Théâtre / La Comédie Odéon ose un pari rare dans nos contrées : programmer une pièce plus de quatre mois. Le moliérisé Porteur d'Histoire se présente avec un casting lyonnais. À demi-convaincant.
C'est une pièce page-turner comme il existe des livres. Tout s'imbrique de sorte qu'aucune respiration n'est possible. Bluffant au premier abord mais pas forcément très consistant. Cinq comédiens (dont deux formés à l'ENSATT), choisis parmi un casting qui a mobilisé 480 candidatures, se présentent neutres : marcel blanc / pantalon, pour ensuite endosser une multitude de rôles et autant de costumes à un rythme infernal. Toute la réussite de ce spectacle créé en 2014 par Alexis Michalik (et qui se joue encore actuellement à Paris) tient en sa capacité à tuiler ses scènes. Car voici que nous sommes au cœur d'un fait divers. Au fin fond de l'Algérie, un homme vient porter une histoire pas tout à fait par hasard. Continuellement en alternance entre la première et la troisième personne du singulier, l'intrigue va notamment dérouler la vie de Martin Martin qui, dans les Ardennes, se retrouve à devoir faire de la place dans un cimetière pour enterrer son père. Il déplacera une vieille tombe lestée de manuscrits inédits. Cette plongée dans la vie d'une certaine Antès le mènera à Alexandre Dumas, Eugène Delacroix puis aux Lysistrates, une société secrète !
Tout est fiction
Vrai ou faux, ce récit vaut par sa fluidité, sa capacité à faire des allers-retours entre aujourd'hui (les 80's caractérisées par le débat présidentiel de l'entre deux tours 1988) et l'Antiquité. Sauf que tout cela est au service de quoi sinon cette cascade de récits ? Difficile de comprendre l'évocation de la colonisation algérienne évoquée mais pas empoignée, ou même encore la Révolution française. Et fatalement à ce rythme (1h35 pour tout dire), il faut avancer à gros traits, car toutes les situations doivent s'installer en une fraction de seconde, d'où des costumes attendus (robe-tournure, toges...) et la quasi absence de décor (un tableau noir et quelques tabourets).

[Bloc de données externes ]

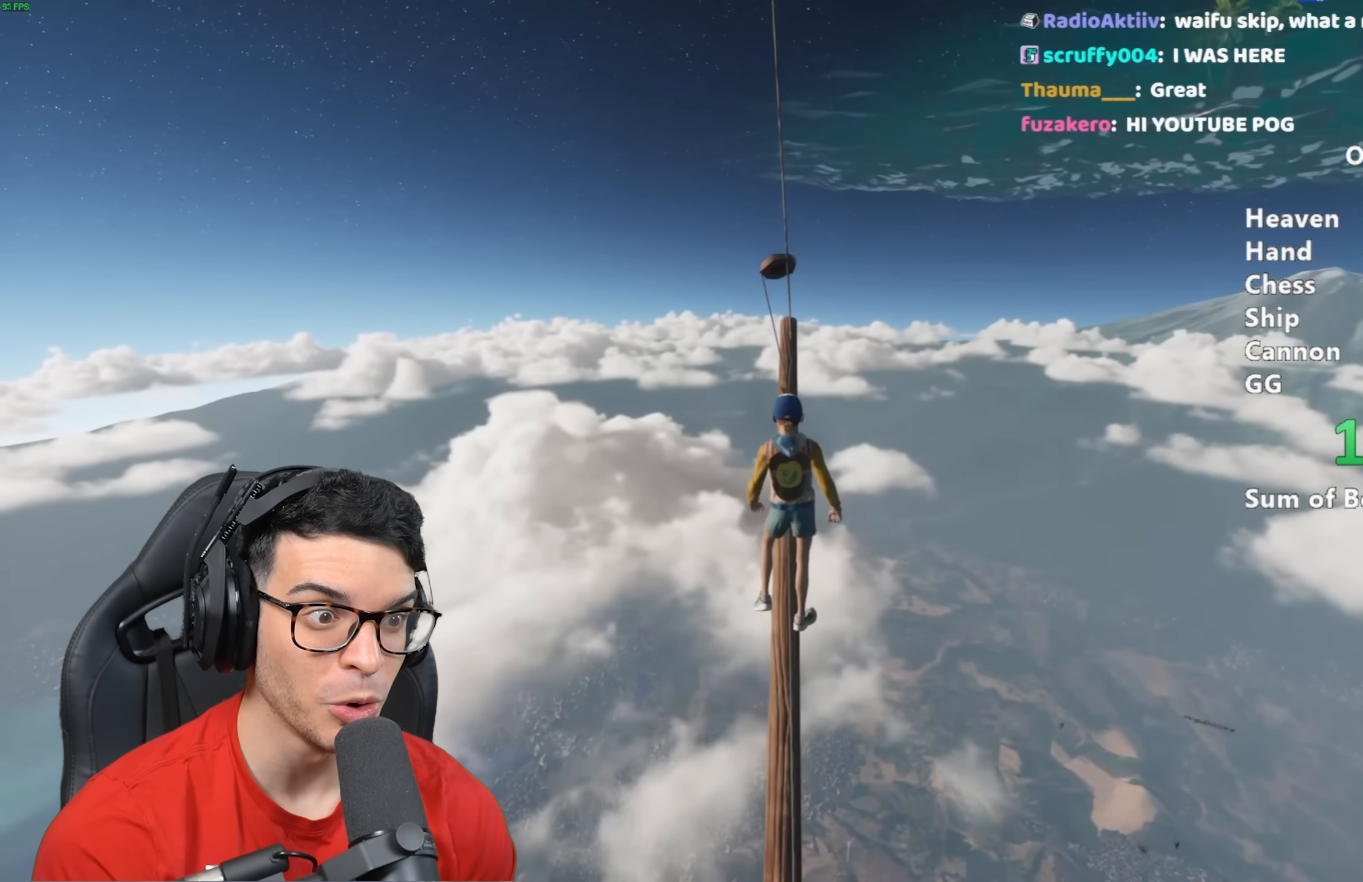
{"keys": ["w"], "mouse": [], "events": [[83, "w", "down"], [217, "w", "up"], [500, "w", "down"]]}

Bien sûr, tout cela fonctionne, c'est indéniable. Les comédiens sont la pierre angulaire de ce maelstrom et jouent parfaitement le jeu. Cependant, à trop être multipliés, les sujets ne sont qu'effleurés et aucun n'est vraiment traité si ce n'est celui – et c'est la meilleure partie – de ce couple en voie de séparation. Leur dialogue au téléphone, face au public et sans se regarder, sont de ceux que peut-être, plus banalement certes et sans effet de saturation, il aurait été intéressant de voir se développer. C'eut été un autre spectacle et ce n'est pas le propos.